Côté documents, plusieurs pièces interviennent : le certificat de décès établi par un médecin, la déclaration en mairie, et selon les situations des autorisations de transport. Là encore, les pompes funèbres connaissent le circuit et accompagnent ces étapes. Et s’il fallait retenir une seule chose : rien n’oblige à tout trancher dans l’heure. Ces premiers jours existent justement pour permettre de décider sans courir.

Combien de temps avant les obsèques ?

Beaucoup de familles s’inquiètent du délai, comme s’il fallait faire vite à tout prix. En France, l’inhumation comme la crémation doivent en principe avoir lieu dans un délai de six jours ouvrables après le décès — un décompte qui exclut les dimanches et les jours fériés.

Des dérogations existent pour des situations particulières, comme un rapatriement ou des circonstances qui demandent plus de temps ; elles sont accordées par l’administration.

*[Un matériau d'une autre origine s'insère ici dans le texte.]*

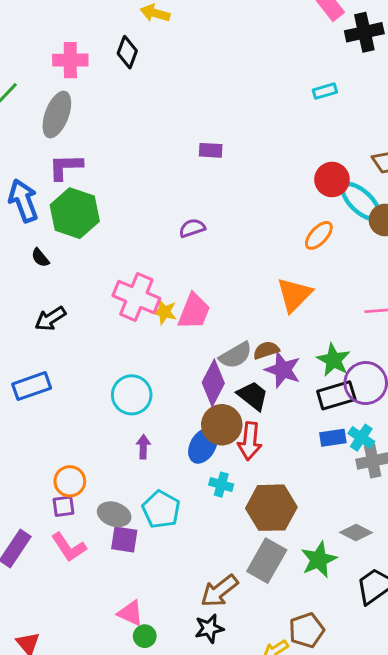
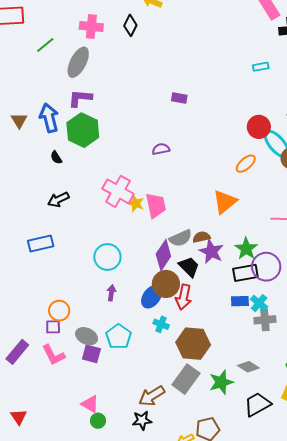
pink trapezoid: (194, 311) -> (156, 205), turned -40

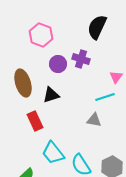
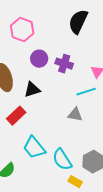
purple cross: (81, 59) -> (64, 64), moved
red rectangle: (35, 121) -> (16, 116), turned 72

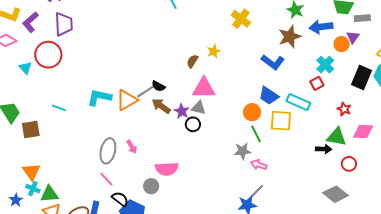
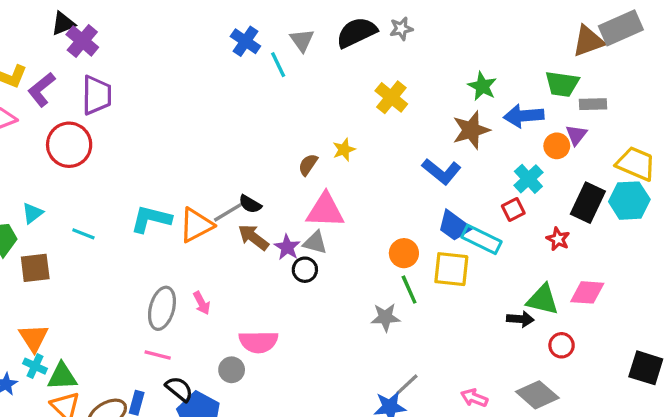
cyan triangle: (25, 68) -> (33, 213), moved, turned 32
blue trapezoid: (269, 96) -> (454, 226), moved
red star: (344, 109) -> (558, 239), moved
pink arrow: (259, 165) -> (474, 398), moved
pink line: (106, 179) -> (158, 355), turned -35

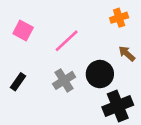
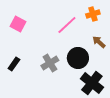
pink line: (67, 41) -> (67, 25), moved
black cross: (118, 106) -> (92, 83), turned -30

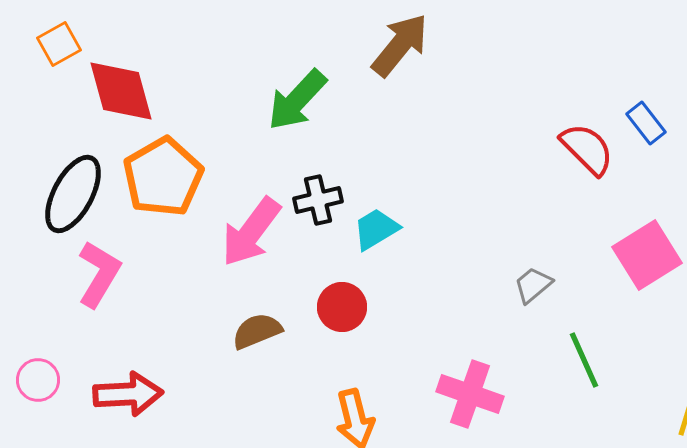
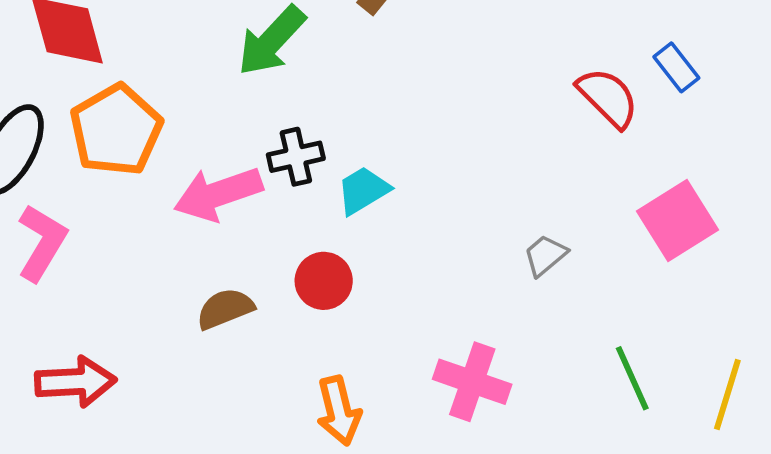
pink arrow: (251, 232) -> (218, 194), turned 34
green line: (584, 360) -> (632, 378), moved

Mais dans la grande majorité des cas, ce délai de six jours, combiné à la gratuité des trois premiers à la chambre mortuaire, laisse une fenêtre suffisante pour organiser les choses avec un minimum de sérénité.

À retenir

La chambre mortuaire se situe dans un établissement de santé et accueille les personnes décédées sur place ; le séjour y est gratuit les trois premiers jours. La chambre funéraire, ou funérarium, est un lieu privé, ouvert à tous les décès, et payant : ce n’est pas la même chose, même si les deux se ressemblent de loin. Le choix des pompes funèbres reste libre, et demander un devis est légitime. Quant aux obsèques, elles ont lieu en principe sous six jours ouvrables — un délai qui laisse, malgré l’urgence ressentie, un peu d’espace pour respirer.

Chambre mortuaire et morgue, est-ce la même chose ?

Oui. « Morgue » est l’un des noms courants de la chambre mortuaire, avec « amphithéâtre » ou « dépositoire ». C’est le local d’un établissement de santé qui accueille les corps des personnes décédées sur place.

La chambre mortuaire est-elle payante ?

Le séjour est gratuit pendant les trois premiers jours suivant le décès. Au-delà, l’établissement peut appliquer une redevance journalière à la charge de la famille ; son montant varie d’un établissement à l’autre.

Quelle différence avec un funérarium ?

Le funérarium, ou chambre funéraire, est un équipement privé géré par une commune ou des pompes funèbres, ouvert à tous les décès quel que soit le lieu, et payant. La chambre mortuaire, elle, est dans un établissement de santé et réservée aux décès survenus sur place.

Combien de temps le corps peut-il rester ?

Le temps d’organiser les obsèques, qui ont lieu en principe sous six jours ouvrables après le décès. La gratuité couvre les trois premiers jours ; au-delà, une redevance peut s’appliquer jusqu’au départ du corps.

Peut-on voir le défunt en chambre mortuaire ?

Oui, les proches peuvent généralement se recueillir auprès du défunt, dans des conditions et des horaires fixés par l’établissement. Le personnel et les pompes funèbres accompagnent ces moments.

Ce sont des repères techniques, et pourtant ils touchent à quelque chose de très intime. Peut-être qu’au fond, savoir comment les choses se passent ne console de rien — mais cela évite d’ajouter de l’inquiétude à la peine, et c’est déjà beaucoup.